Aim of the task:
Look through the entries below and extract exactly the lines from the one containing "(211, 183) none" through the one containing "[1142,672,1220,691] Biology ->", ends included.

Extracted data:
========================================================================

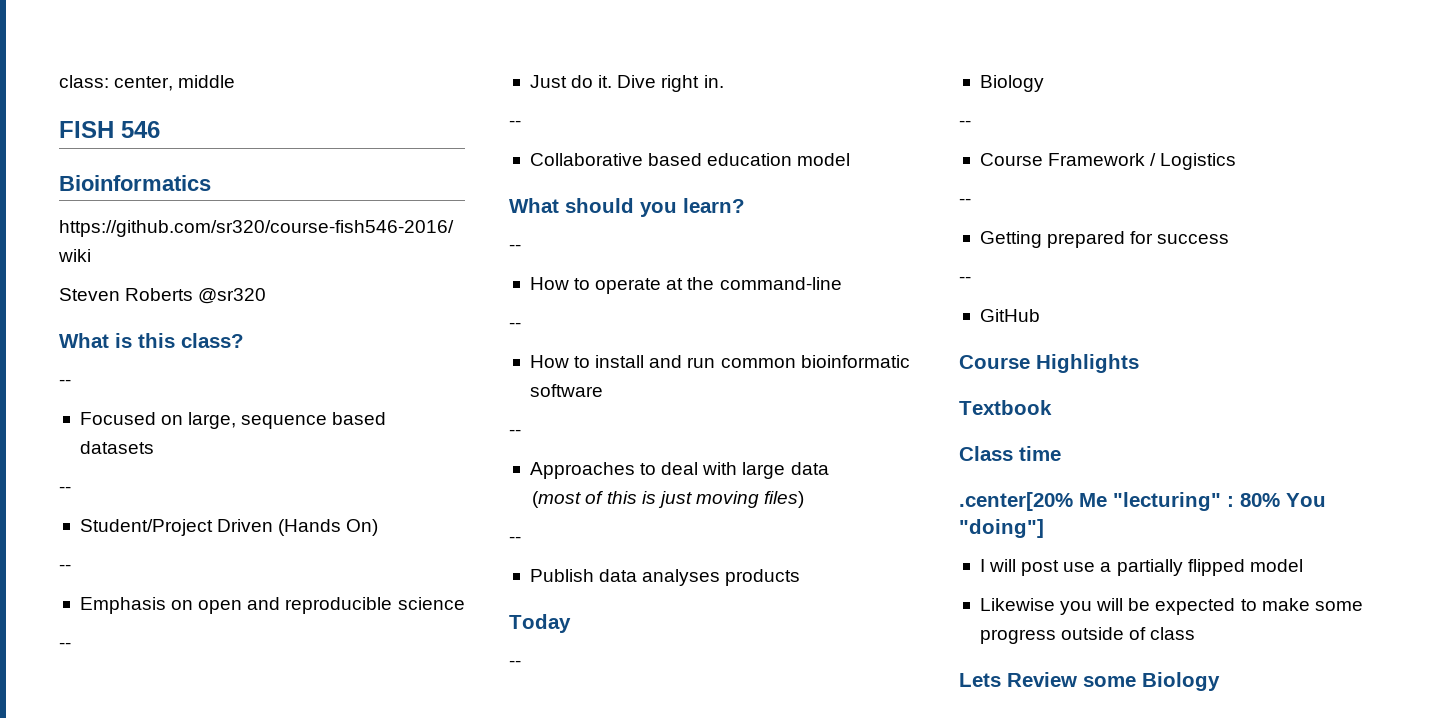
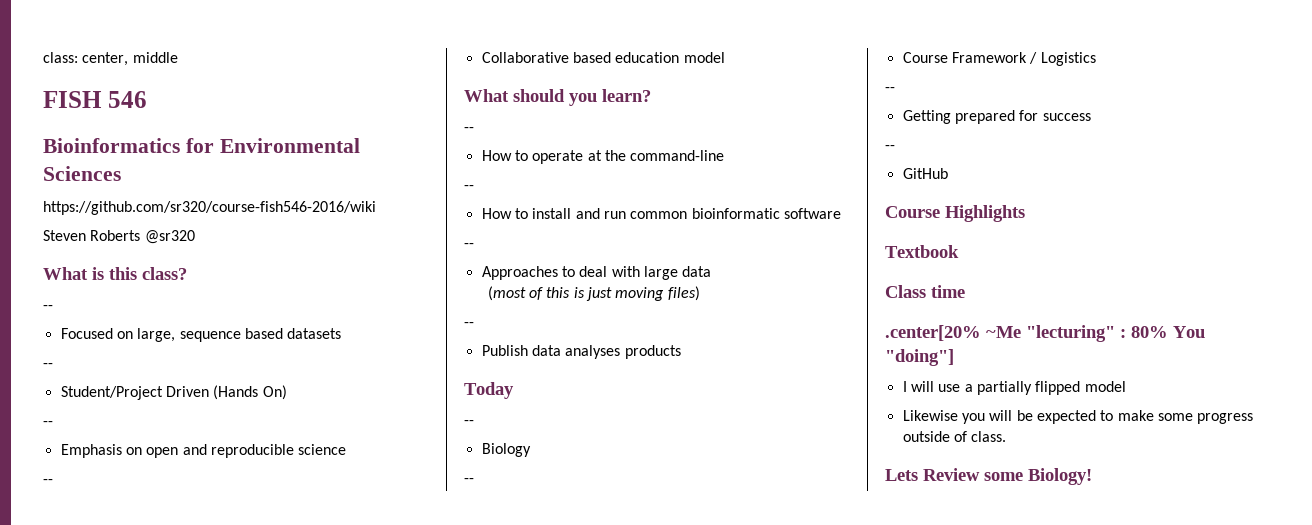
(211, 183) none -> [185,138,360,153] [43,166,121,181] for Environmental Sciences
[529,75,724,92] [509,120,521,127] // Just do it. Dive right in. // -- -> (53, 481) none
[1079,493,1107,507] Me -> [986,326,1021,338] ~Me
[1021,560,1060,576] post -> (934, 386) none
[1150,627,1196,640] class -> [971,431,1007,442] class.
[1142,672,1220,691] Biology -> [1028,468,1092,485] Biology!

========================================================================

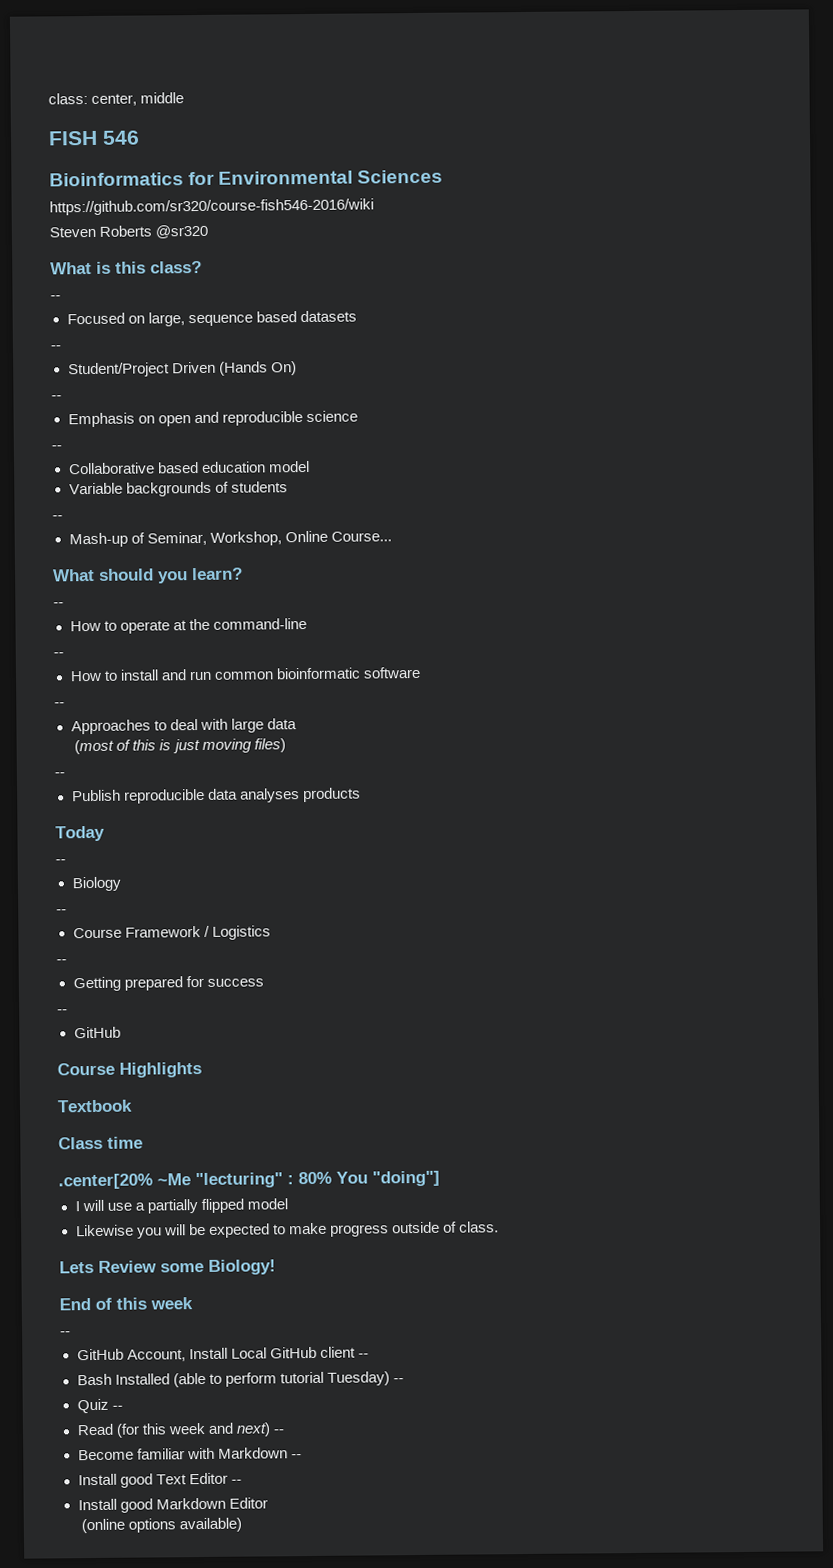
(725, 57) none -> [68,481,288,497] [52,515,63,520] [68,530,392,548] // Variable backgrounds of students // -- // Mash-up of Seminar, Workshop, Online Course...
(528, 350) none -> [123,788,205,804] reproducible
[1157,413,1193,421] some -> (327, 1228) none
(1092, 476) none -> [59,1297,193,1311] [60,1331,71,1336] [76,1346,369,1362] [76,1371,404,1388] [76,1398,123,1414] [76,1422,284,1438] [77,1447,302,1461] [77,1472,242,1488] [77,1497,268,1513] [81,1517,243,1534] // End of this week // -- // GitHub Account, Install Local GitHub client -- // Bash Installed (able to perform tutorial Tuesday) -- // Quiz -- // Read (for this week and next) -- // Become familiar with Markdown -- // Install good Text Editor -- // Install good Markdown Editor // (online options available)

========================================================================

Answer for this exercise:
(211, 183) none -> [185,138,360,153] [43,166,121,181] for Environmental Sciences
[529,75,724,92] [509,120,521,127] // Just do it. Dive right in. // -- -> (53, 481) none
[1079,493,1107,507] Me -> [986,326,1021,338] ~Me
[1021,560,1060,576] post -> (934, 386) none
[1150,627,1196,640] class -> [971,431,1007,442] class.
[1142,672,1220,691] Biology -> [1028,468,1092,485] Biology!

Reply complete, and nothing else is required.